• **Task description**:
Starting from the line that contains "Rendered at 1241 by 1754 pixels.", output every remaining line of the records below exactly as it appears, that line and the last one included.

(Structured page parsing data)
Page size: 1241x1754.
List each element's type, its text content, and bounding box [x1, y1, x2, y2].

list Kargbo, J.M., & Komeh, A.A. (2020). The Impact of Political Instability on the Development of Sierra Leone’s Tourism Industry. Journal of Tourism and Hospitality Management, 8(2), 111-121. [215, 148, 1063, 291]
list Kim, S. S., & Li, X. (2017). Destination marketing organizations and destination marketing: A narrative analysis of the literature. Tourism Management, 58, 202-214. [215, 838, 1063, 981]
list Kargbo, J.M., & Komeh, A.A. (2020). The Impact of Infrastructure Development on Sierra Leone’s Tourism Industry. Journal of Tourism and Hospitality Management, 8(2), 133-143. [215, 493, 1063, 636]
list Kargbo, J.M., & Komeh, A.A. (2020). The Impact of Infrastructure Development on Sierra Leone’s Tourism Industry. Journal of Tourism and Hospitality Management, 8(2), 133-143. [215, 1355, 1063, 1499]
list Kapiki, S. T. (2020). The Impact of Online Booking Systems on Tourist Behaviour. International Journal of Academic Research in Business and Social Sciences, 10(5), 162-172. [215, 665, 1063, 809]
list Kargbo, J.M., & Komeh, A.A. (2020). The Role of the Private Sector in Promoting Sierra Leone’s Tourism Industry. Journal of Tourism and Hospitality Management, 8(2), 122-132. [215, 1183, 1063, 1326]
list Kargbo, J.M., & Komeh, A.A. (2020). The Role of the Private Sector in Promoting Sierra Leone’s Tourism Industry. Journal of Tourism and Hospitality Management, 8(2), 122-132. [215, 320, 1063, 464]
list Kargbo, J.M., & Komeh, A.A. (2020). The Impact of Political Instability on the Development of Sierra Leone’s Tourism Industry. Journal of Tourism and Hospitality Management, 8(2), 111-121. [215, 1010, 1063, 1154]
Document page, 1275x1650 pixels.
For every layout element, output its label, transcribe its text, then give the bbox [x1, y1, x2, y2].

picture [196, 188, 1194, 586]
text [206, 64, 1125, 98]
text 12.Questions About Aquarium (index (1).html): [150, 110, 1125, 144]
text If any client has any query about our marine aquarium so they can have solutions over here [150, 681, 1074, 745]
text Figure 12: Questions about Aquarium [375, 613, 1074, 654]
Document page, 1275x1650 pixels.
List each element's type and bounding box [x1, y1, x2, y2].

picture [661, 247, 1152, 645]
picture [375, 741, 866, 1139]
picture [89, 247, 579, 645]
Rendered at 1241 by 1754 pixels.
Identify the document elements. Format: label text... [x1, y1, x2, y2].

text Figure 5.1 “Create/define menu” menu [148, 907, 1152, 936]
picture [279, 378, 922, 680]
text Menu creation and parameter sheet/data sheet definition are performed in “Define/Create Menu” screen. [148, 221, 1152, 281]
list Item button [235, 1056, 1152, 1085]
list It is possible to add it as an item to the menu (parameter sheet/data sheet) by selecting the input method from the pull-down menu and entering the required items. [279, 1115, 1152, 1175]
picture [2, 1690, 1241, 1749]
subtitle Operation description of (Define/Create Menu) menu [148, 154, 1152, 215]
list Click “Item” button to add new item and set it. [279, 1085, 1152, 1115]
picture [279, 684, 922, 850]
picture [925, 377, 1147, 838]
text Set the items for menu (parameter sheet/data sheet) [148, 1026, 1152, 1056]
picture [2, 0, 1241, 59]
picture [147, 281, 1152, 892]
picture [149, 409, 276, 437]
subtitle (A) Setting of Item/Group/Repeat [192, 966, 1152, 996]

• **Written solution**:
Rendered at 1241 by 1754 pixels.
Identify the document elements. Format: label text... [x1, y1, x2, y2].

text Figure 5.1 “Create/define menu” menu [148, 907, 1152, 936]
picture [279, 378, 922, 680]
text Menu creation and parameter sheet/data sheet definition are performed in “Define/Create Menu” screen. [148, 221, 1152, 281]
list Item button [235, 1056, 1152, 1085]
list It is possible to add it as an item to the menu (parameter sheet/data sheet) by selecting the input method from the pull-down menu and entering the required items. [279, 1115, 1152, 1175]
picture [2, 1690, 1241, 1749]
subtitle Operation description of (Define/Create Menu) menu [148, 154, 1152, 215]
list Click “Item” button to add new item and set it. [279, 1085, 1152, 1115]
picture [279, 684, 922, 850]
picture [925, 377, 1147, 838]
text Set the items for menu (parameter sheet/data sheet) [148, 1026, 1152, 1056]
picture [2, 0, 1241, 59]
picture [147, 281, 1152, 892]
picture [149, 409, 276, 437]
subtitle (A) Setting of Item/Group/Repeat [192, 966, 1152, 996]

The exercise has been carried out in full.